Many software solutions have been developed to organize and integrate the different phases of a product's lifecycle. PLM should not be seen as a single software product but as a collection of software tools and working methods integrated together to address either single stages of the lifecycle or connect different tasks or manage the whole process. Some software providers cover the whole PLM range while others have a single niche application. Some applications can span many fields of PLM with different modules within the same data model. An overview of the fields within PLM is covered here. The simple classifications do not always fit exactly; many areas overlap and many software products cover more than one area or do not fit easily into one category. It should also not be forgotten that one of the main goals of PLM is to collect knowledge that can be reused for other projects and to coordinate the simultaneous concurrent development of many products. It is about business processes, people, and methods as much as software application solutions. Although PLM is mainly associated with engineering tasks it also involves marketing activities such as product portfolio management (PPM), particularly with regard to new product development (NPD). There are several life-cycle models in each industry to consider, but most are rather similar. What follows below is one possible life-cycle model; while it emphasizes hardware-oriented products, similar phases would describe any form of product or service, including non-technical or software-based products:[16]
The first stage is the definition of the product requirements based on customer, company, market, and regulatory bodies' viewpoints. From this specification, the product's major technical parameters can be defined. In parallel, the initial concept design work is performed defining the aesthetics of the product together with its main functional aspects. Many different media are used for these processes, from pencil and paper to clay models to 3D CAID computer-aided industrial design software.

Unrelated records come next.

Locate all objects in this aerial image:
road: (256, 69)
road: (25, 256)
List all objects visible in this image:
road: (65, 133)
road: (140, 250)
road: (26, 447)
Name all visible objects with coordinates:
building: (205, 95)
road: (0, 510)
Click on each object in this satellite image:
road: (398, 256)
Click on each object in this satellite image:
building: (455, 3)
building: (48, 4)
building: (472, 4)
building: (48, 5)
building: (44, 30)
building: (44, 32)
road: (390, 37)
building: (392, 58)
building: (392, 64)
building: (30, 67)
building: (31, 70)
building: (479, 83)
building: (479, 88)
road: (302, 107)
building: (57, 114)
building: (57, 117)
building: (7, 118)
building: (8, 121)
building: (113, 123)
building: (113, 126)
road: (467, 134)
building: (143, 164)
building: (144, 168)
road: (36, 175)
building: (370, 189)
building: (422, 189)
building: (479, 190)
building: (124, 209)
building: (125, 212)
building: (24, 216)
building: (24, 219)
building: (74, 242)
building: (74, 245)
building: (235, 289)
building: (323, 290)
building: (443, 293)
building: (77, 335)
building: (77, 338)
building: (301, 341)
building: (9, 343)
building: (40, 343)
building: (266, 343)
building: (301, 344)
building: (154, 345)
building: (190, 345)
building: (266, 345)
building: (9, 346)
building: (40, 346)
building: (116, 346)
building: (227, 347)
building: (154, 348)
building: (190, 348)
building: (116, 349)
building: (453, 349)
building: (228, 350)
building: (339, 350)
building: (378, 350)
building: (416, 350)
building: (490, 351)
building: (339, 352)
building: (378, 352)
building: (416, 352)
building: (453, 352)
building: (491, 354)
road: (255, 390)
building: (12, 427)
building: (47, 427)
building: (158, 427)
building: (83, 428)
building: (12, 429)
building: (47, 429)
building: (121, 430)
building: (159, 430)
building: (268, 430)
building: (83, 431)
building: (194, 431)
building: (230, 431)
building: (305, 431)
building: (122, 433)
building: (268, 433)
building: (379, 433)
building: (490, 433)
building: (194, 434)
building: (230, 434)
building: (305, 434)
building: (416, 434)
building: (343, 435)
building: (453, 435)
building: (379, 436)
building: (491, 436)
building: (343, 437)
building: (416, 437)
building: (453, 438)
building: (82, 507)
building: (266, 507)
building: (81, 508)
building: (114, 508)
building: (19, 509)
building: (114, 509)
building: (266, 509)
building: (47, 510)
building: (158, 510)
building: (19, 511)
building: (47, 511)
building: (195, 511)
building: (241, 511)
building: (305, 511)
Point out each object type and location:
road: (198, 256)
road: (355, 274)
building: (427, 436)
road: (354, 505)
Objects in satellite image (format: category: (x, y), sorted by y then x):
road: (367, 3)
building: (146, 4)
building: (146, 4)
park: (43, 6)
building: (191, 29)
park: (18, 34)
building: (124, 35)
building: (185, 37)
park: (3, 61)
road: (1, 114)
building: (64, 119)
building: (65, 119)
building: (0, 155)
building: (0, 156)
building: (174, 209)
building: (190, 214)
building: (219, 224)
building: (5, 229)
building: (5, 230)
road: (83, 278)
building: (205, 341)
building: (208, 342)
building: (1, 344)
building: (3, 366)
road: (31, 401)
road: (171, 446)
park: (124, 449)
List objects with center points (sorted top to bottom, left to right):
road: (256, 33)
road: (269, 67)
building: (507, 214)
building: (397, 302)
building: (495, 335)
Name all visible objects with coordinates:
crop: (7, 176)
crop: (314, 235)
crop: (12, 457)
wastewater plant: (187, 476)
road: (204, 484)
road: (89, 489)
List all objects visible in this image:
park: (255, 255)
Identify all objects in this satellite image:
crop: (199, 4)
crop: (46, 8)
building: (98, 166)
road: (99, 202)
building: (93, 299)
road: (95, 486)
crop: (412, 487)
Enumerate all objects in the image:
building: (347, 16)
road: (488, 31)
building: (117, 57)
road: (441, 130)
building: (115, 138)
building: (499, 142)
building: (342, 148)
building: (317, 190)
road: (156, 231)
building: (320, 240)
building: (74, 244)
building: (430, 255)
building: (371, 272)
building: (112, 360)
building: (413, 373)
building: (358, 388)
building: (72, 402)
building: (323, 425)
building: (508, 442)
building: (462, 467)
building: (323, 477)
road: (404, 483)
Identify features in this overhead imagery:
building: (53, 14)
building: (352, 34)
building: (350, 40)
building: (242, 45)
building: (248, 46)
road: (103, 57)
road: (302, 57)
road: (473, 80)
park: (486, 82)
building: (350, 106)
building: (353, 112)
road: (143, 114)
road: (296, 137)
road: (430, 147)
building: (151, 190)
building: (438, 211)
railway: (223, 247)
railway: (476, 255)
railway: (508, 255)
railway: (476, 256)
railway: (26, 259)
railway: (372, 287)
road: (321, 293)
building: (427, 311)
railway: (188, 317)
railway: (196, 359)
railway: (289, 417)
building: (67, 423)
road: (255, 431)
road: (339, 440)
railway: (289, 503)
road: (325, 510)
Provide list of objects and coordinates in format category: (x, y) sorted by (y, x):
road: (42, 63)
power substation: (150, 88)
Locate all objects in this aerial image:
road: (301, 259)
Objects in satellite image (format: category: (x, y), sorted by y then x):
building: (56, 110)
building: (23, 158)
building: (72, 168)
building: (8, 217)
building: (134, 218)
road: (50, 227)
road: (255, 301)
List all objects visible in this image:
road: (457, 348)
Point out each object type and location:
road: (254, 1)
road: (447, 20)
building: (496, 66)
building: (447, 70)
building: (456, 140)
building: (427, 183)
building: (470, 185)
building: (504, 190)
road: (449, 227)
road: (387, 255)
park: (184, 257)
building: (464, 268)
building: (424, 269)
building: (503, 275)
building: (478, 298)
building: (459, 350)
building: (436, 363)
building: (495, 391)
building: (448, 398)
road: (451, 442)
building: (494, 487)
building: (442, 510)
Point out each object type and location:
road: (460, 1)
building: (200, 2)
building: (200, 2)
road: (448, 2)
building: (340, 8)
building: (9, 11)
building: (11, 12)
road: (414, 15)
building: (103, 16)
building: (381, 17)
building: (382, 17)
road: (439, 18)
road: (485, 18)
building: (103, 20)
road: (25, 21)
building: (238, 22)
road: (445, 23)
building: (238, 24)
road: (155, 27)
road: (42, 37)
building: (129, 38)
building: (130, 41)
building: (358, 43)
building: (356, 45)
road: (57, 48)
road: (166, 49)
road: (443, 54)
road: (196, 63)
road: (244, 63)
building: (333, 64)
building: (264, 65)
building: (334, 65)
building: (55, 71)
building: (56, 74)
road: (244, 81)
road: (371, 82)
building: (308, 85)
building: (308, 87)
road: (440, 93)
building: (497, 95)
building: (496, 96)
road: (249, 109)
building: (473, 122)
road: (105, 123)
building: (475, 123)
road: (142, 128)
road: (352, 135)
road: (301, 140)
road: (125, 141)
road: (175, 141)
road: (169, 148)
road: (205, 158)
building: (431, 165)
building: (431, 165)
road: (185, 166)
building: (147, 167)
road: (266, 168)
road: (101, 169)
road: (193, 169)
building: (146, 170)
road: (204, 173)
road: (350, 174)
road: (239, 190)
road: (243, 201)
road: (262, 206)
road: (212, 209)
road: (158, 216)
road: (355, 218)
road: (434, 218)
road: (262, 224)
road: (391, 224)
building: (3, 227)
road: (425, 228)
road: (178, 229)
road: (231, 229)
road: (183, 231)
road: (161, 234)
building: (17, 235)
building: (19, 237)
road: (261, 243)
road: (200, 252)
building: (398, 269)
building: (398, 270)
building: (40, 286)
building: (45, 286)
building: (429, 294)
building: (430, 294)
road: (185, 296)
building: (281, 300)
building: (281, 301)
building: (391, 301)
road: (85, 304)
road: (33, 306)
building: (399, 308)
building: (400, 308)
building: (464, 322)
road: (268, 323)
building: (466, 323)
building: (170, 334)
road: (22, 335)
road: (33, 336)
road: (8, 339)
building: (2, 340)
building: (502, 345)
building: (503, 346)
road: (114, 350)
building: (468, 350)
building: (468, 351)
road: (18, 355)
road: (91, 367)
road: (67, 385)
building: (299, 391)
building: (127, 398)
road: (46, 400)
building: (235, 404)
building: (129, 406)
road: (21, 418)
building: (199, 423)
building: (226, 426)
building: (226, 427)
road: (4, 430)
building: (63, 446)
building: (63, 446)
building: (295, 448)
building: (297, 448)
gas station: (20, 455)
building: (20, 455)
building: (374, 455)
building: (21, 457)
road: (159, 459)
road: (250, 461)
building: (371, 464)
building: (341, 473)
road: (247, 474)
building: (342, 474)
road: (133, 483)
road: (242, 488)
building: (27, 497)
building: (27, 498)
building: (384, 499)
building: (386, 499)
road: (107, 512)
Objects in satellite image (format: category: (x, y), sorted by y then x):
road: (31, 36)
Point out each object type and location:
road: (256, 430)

This is where the detailed design and development of the product's form starts, progressing to prototype testing, from pilot release to full product launch. It can also involve redesign and ramp for improvement to existing products as well as planned obsolescence.[17]The main tool used for design and development is CAD. This can be simple 2D drawing/drafting or 3D parametric feature-based solid/surface modeling. Such software includes technology such as Hybrid Modeling, Reverse Engineering, KBE (knowledge-based engineering), NDT (Nondestructive testing), and Assembly construction.
Once the design of the product's components is complete, the method of manufacturing is defined. This includes CAD tasks such as tool design; including the creation of CNC machining instructions for the product's parts as well as the creation of specific tools to manufacture those parts, using integrated or separate CAM (computer-aided manufacturing) software. This will also involve analysis tools for process simulation of operations such as casting, molding, and die-press forming.